India probing Turkey’s additional duties on textiles

Amiti Sen New Delhi | Updated on January 11, 2018

Likely to discuss the issue bilaterally if discrepancies with WTO rules found

New Delhi is examining in detail the additional customs duties imposed by Turkey on a range of textiles and garments items from countries including India to see if they violated World Trade Organisation (WTO) norms.

The increased duties were imposed in 2011 following a safeguard investigation, but there are reasons to believe that Turkey might not have followed the prescribed criteria for imposition of safeguard duties as they are not applicable on all countries, a government official told BusinessLine.

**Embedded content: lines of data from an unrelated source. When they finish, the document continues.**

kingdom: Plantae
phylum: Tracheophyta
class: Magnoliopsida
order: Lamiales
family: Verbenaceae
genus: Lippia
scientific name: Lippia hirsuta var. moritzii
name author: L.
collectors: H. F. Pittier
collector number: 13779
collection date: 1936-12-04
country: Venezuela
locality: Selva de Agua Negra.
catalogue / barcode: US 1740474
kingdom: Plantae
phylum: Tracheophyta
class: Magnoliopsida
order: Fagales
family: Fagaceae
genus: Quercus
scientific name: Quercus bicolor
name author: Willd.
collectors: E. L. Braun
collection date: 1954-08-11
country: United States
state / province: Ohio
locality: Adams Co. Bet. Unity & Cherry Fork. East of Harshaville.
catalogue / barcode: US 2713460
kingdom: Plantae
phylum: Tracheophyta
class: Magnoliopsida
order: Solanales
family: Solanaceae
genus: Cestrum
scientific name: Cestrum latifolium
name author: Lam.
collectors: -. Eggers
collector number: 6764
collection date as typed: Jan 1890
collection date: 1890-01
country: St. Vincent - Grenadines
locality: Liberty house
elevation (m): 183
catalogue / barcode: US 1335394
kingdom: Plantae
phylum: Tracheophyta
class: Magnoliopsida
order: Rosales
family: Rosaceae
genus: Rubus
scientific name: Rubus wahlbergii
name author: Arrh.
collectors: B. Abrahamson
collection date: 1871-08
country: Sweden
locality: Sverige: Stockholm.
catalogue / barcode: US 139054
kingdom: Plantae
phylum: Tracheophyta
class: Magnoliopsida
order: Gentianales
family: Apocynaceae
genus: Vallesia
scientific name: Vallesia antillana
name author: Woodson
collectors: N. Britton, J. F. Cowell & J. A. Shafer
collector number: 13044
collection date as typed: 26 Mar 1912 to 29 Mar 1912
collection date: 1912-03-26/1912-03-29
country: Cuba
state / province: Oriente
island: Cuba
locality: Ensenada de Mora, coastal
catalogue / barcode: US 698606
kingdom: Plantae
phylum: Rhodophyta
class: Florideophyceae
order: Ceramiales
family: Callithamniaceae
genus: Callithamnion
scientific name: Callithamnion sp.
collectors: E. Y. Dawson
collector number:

“For Indian exporters, the imposition of the additional duties resulted in a sharp increase in levies for textiles and garments from 8 per cent and 12 per cent to 28 per cent and 42 per cent respectively. This has been a big disincentive for Indian exporters to expand in the Turkish market. Since there is no move yet to discontinue the duties, we have to find out if these are valid under WTO,” the official said.

India’s garments exports to Turkey declined from $650 million in 2011-12 to $340 million in 2016-17 while textiles exports increased marginally from $330 million to $430 million in the same period.

Officials believe that Turkey’s attempt to pass off the additional customs duty as a safeguard duty (allowed under the WTO framework) may not work as it was not uniformly applied on all countries.

‘Discriminatory levy’

“The additional duties are not imposed on EU members or Turkey’s free trade agreement partners. Hence they may be discriminatory,” official said.

Moreover, safeguard duties are imposed when it is conclusively proved by the imposing country that increased imports were hurting the domestic industry. “Turkey, to the best of our knowledge, has not submitted proofs of increase in imports and its impact on domestic companies. We have to examine this as well,” the official said.

A decision on the next mode of action for India would be taken after the Commerce Ministry concludes its investigation and comes to a conclusion.

“If it is concluded that Turkey is flouting WTO norms, then we may want to hold a bilateral consultation before flagging the issue at the WTO. We have been able to settle disputes through consultation in the past as well,” the official said.